Exercise objective ::
Across the entries below, how many lines have the string "each" in them? Reply with only the number.

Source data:
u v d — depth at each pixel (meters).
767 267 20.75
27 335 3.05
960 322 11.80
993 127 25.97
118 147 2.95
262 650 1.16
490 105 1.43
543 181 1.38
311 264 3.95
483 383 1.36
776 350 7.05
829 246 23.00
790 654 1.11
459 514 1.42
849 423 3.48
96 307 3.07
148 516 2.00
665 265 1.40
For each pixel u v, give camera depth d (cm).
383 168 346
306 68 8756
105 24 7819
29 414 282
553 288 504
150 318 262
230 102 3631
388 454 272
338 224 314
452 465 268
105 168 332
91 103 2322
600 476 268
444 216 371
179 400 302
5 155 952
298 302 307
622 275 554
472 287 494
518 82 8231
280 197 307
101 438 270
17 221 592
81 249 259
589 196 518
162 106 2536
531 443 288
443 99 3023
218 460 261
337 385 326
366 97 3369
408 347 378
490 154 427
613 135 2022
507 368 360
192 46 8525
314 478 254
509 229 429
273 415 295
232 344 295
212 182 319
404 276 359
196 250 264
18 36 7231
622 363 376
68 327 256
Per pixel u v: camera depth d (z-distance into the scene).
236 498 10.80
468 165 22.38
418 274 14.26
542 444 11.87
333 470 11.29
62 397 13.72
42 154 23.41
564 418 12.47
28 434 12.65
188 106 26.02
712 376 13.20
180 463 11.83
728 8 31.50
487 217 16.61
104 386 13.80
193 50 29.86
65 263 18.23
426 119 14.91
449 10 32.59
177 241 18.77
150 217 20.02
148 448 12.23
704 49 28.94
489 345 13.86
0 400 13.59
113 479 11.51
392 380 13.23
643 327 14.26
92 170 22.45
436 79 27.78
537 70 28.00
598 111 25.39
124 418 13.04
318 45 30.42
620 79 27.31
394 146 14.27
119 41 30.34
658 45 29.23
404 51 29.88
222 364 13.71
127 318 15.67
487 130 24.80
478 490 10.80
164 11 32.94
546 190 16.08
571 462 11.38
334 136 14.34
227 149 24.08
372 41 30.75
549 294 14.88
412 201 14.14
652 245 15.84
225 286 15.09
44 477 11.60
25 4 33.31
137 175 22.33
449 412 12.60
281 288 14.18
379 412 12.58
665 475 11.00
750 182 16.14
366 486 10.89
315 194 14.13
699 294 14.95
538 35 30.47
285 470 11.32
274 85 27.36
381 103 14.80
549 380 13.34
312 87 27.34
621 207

Problem solution ::
2